Extract:
Gabriel Halabrín

Personal information
- Full name: Gabriel Halabrín
- Date of birth: 21 March 2003 (age 23)
- Place of birth: Skalica, Slovakia
- Height: 1.70 m (5 ft 7 in)
- Position: Midfielder

Team information
- Current team: Spartak Myjava

Youth career
- 2011–2021: Senica

Senior career*
- Years: Team / Apps / (Gls)
- 2020–2022: Senica / 25 / (1)
- 2022–2025: Ružomberok / 11 / (0)
- 2023–2024: → Spartak Myjava (loan) / 22 / (0)
- 2024–2025: → Stará Ľubovňa (loan) / 24 / (0)
- 2025–: Spartak Myjava / 0 / (0)

International career^{‡}
- 2021–2022: Slovakia U19 / 11 / (0)

Exercise 1:
Rewrite the section of the Gabriel Halabrín profile that starts with the words containing "Personal information" and ends with "(5 ft 7 in)", replacing "Skalica" with "Trnava".
Exercise 2:
Name each club that appears under the senior career heading of the Gabriel Halabrín profile, including loan clubs, listing each only once.
Exercise 3:
Go on with the Gabriel Halabrín profile from its last line.

Extracted entries:

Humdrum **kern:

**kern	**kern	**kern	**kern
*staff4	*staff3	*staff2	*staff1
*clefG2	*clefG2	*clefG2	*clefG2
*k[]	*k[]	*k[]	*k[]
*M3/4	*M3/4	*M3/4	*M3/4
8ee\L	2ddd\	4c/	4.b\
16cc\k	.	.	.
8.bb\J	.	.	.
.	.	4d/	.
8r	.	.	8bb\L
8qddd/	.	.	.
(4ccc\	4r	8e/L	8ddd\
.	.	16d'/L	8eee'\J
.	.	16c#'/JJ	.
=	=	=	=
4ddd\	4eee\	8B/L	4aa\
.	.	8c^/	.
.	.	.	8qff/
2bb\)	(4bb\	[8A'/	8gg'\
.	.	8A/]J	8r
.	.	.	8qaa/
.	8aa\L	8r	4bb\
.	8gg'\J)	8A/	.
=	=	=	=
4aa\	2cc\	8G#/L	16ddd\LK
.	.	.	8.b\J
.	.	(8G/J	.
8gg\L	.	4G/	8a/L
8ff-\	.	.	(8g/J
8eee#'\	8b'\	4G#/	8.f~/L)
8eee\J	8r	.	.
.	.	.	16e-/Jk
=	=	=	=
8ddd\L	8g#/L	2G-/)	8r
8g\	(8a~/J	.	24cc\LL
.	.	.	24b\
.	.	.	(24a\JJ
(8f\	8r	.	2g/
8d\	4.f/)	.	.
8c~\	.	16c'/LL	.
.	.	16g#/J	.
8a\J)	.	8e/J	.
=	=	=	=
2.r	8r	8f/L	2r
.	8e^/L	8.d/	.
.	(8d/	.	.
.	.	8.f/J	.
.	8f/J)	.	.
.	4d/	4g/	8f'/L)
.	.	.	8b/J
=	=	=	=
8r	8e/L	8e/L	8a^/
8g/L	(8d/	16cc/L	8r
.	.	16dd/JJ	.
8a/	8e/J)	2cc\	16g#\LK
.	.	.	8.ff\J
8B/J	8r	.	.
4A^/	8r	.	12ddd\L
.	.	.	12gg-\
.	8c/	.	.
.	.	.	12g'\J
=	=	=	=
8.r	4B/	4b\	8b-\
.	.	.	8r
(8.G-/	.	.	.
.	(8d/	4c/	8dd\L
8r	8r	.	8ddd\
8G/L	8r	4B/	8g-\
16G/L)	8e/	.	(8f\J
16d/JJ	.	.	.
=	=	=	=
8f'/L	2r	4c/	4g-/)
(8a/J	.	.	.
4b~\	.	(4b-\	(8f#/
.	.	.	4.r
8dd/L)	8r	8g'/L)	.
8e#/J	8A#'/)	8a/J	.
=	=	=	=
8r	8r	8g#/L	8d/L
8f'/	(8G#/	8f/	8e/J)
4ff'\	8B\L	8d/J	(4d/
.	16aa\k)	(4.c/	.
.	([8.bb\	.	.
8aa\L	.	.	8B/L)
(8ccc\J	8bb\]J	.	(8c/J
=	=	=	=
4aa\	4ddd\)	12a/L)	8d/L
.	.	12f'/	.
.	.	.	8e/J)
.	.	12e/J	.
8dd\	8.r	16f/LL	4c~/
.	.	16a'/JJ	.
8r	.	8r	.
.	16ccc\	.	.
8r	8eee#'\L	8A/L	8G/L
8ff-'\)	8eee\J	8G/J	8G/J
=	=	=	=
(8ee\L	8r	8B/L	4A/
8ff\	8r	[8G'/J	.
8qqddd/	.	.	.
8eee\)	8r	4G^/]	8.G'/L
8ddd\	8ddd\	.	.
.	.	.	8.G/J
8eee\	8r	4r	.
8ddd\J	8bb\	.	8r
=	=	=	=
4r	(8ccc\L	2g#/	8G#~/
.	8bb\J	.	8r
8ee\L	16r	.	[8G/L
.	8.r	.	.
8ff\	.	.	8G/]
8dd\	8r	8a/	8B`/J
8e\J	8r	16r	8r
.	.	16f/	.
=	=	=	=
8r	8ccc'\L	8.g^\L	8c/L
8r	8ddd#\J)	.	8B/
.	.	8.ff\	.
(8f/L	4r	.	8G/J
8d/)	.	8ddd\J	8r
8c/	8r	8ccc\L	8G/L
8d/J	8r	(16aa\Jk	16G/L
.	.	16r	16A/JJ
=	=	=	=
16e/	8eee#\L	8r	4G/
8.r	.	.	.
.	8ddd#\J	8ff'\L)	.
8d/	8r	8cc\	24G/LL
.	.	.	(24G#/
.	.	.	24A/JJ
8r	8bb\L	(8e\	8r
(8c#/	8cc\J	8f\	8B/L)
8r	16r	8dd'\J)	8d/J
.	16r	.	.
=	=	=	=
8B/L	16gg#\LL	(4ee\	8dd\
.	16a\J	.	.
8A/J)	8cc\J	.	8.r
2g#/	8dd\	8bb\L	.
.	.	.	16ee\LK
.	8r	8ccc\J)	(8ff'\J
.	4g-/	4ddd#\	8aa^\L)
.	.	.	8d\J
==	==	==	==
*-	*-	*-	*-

Expected answer 1:
Personal information
- Full name: Gabriel Halabrín
- Date of birth: 21 March 2003 (age 23)
- Place of birth: Trnava, Slovakia
- Height: 1.70 m (5 ft 7 in)

Expected answer 2:
Senica, Ružomberok, Spartak Myjava, Stará Ľubovňa

Expected answer 3:
= Gabriel Halabrín =

Slovak youth international footballer

Gabriel Halabrín (born 21 April 2003) is a Slovak footballer who plays for Spartak Myjava as a midfielder.

==Club career==
===FK Senica===
A product of local academy, Halabrín made his professional Fortuna Liga debut for Senica against Ružomberok on 24 July 2021.

===MFK Ružomberok===
Ahead of the 2022–23 season, Halabrín signed a 4-year deal with MFK Ružomberok.